President Vladimir Putin (R) and North Korea's new Ambassador Kim Hyun-joon (2nd L) attend a ceremony to hand over credentials at the Kremlin in Moscow, Nov. 19, 2014

Foreign Minister Sergei Lavrov said Thursday North Korea was ready to resume stalled international talks on its nuclear program.

North Korea's ambassador to the United Nations said in Geneva last month that it was prepared to resume the six-party talks but must maintain its readiness in the face of joint U.S.-South Korean military exercises.

Russia's Lavrov told a news conference on Thursday: "We got assurances from the high representative of the Democratic People's Republic of Korea that Pyongyang is ready for the restart of six-party talks, without preconditions."

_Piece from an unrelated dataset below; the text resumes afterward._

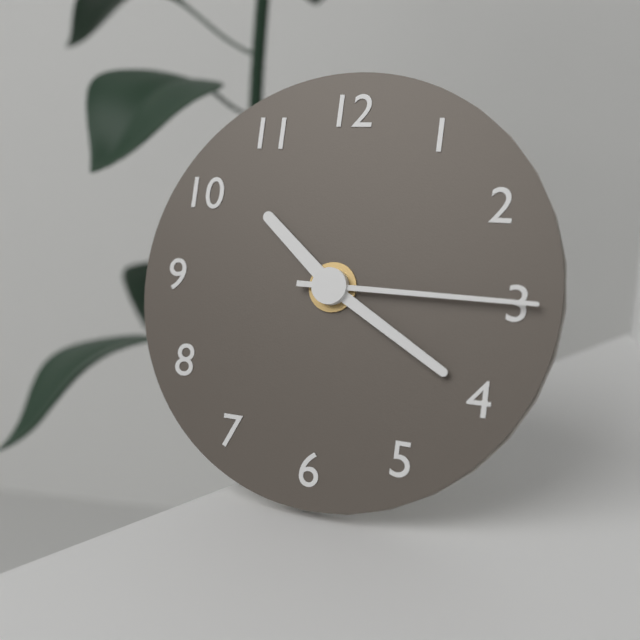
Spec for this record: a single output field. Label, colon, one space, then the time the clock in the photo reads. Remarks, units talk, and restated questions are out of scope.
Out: 10:20:15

He said a special envoy of North Korean leader Kim Jong Un met President Vladimir Putin this week to deliver a letter promising "cooperation in solving problems that are now lingering on the Korean peninsula."

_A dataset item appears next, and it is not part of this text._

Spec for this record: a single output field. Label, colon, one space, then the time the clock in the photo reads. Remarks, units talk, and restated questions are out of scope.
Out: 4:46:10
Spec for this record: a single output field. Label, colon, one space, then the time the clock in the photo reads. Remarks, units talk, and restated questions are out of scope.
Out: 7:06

The visit to Moscow by envoy Choe Ryong Hae comes as Pyongyang is trying to counter a resolution by a United Nations' human rights body urging the referral of North Korea to the International Criminal Court for alleged crimes against humanity.

Russia voted against the resolution and Lavrov criticized it on Thursday as "confrontational" and "counterproductive."

North Korea, South Korea, Japan, China, Russia and the United States began talks in 2003 to rid the Korean peninsula of nuclear weapons but they were suspended after Pyongyang tested nuclear devices in 2006 and 2009.

The United States says Pyongyang must take meaningful steps toward denuclearization and refrain from provocative acts before talks could resume.

But the North Korean envoy to the United Nations said last month he believed Washington would have already attacked his country had it given up its nuclear program.